**PROBLEM TO WORK ON**: Copy each of the entries below faithfully, setting aside any pictures.

[Stored entries]
· · ·

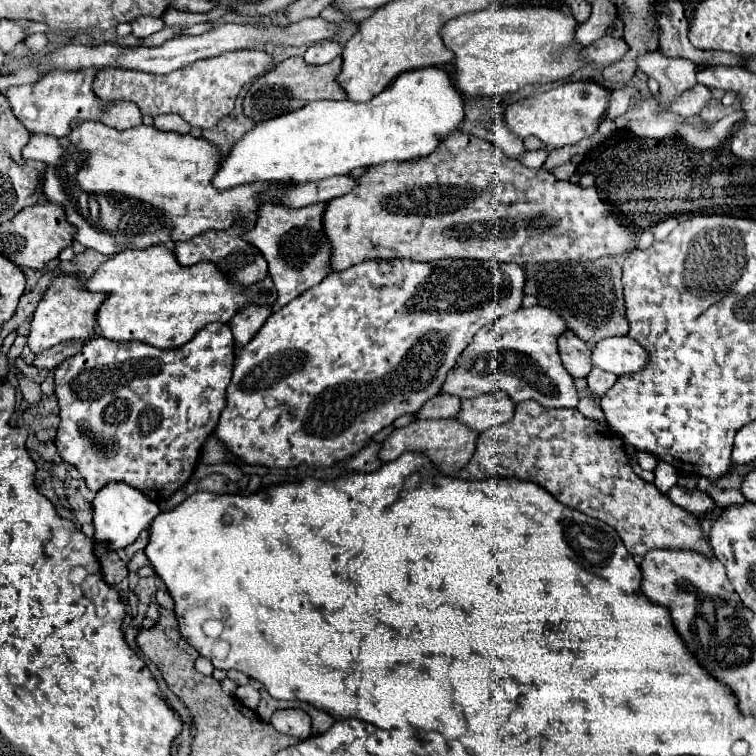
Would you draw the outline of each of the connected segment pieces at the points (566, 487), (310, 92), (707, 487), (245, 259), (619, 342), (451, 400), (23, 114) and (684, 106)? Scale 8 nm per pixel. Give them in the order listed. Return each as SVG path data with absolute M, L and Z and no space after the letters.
M524 401L516 405L516 415L512 421L498 425L480 433L476 453L472 461L456 473L462 479L490 479L490 477L518 477L534 481L548 489L560 503L574 507L590 517L596 517L618 531L626 549L632 557L644 557L650 549L688 549L704 555L712 555L710 537L702 531L702 525L696 515L674 505L656 485L640 479L628 461L622 439L612 431L608 423L598 423L586 419L578 409L548 409L538 401Z
M290 57L278 63L272 71L258 77L244 99L244 113L254 119L256 123L268 121L272 117L280 117L282 113L290 113L302 109L304 105L318 101L318 99L346 99L346 93L338 85L338 75L342 69L342 59L334 59L326 65L308 65L302 57Z
M700 477L698 487L701 491L706 492L717 506L730 506L732 504L744 504L746 498L739 490L723 490L718 488L714 483L707 480L705 477Z
M238 223L236 227L228 229L228 231L214 231L208 229L188 241L180 241L176 243L176 259L180 265L194 265L198 261L212 261L212 263L220 263L224 259L224 273L244 285L250 285L254 281L260 281L268 275L268 267L266 267L266 259L262 257L262 253L246 243L242 239L244 231L248 229L248 223Z
M608 337L592 347L592 363L616 375L632 375L648 363L648 351L630 337Z
M440 393L440 395L432 397L430 401L426 401L416 415L418 415L418 419L450 419L450 417L458 417L460 403L462 403L460 397Z
M84 69L84 71L50 71L46 73L38 83L32 85L20 85L20 87L8 87L4 91L12 113L18 117L18 121L30 131L30 133L46 133L54 137L66 137L68 131L72 131L72 123L76 121L100 121L104 125L116 127L116 129L132 129L142 125L142 113L136 103L120 101L120 103L104 103L100 101L92 91L92 79L96 75L96 69Z
M696 83L690 91L686 91L682 97L678 97L668 109L682 115L684 119L690 119L690 117L698 117L710 99L712 99L712 91L708 87Z

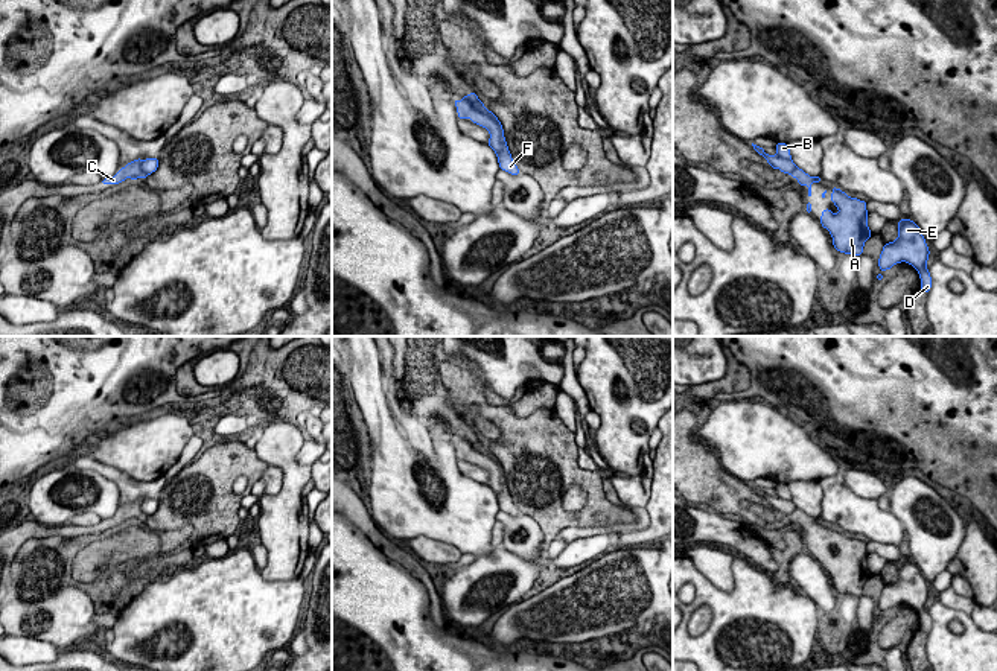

· · ·

**SOLUTION**:
Would you draw the outline of each of the connected segment pieces at the points (566, 487), (310, 92), (707, 487), (245, 259), (619, 342), (451, 400), (23, 114) and (684, 106)? Scale 8 nm per pixel. Give them in the order listed. Return each as SVG path data with absolute M, L and Z and no space after the letters.
M524 401L516 405L516 415L512 421L498 425L480 433L476 453L472 461L456 473L462 479L490 479L490 477L518 477L534 481L548 489L560 503L574 507L590 517L596 517L618 531L626 549L632 557L644 557L650 549L688 549L704 555L712 555L710 537L702 531L702 525L696 515L674 505L656 485L640 479L628 461L622 439L612 431L608 423L598 423L586 419L578 409L548 409L538 401Z
M290 57L278 63L272 71L258 77L244 99L244 113L254 119L256 123L268 121L272 117L280 117L282 113L290 113L302 109L304 105L318 101L318 99L346 99L346 93L338 85L338 75L342 69L342 59L334 59L326 65L308 65L302 57Z
M700 477L698 487L701 491L706 492L717 506L730 506L732 504L744 504L746 498L739 490L723 490L718 488L714 483L707 480L705 477Z
M238 223L236 227L228 229L228 231L214 231L208 229L188 241L180 241L176 243L176 259L180 265L194 265L198 261L212 261L212 263L220 263L224 259L224 273L244 285L250 285L254 281L260 281L268 275L268 267L266 267L266 259L262 257L262 253L246 243L242 239L244 231L248 229L248 223Z
M608 337L592 347L592 363L616 375L632 375L648 363L648 351L630 337Z
M440 393L440 395L432 397L430 401L426 401L416 415L418 415L418 419L450 419L450 417L458 417L460 403L462 403L460 397Z
M84 69L84 71L50 71L46 73L38 83L32 85L20 85L20 87L8 87L4 91L12 113L18 117L18 121L30 131L30 133L46 133L54 137L66 137L68 131L72 131L72 123L76 121L100 121L104 125L116 127L116 129L132 129L142 125L142 113L136 103L120 101L120 103L104 103L100 101L92 91L92 79L96 75L96 69Z
M696 83L690 91L686 91L682 97L678 97L668 109L682 115L684 119L690 119L690 117L698 117L710 99L712 99L712 91L708 87Z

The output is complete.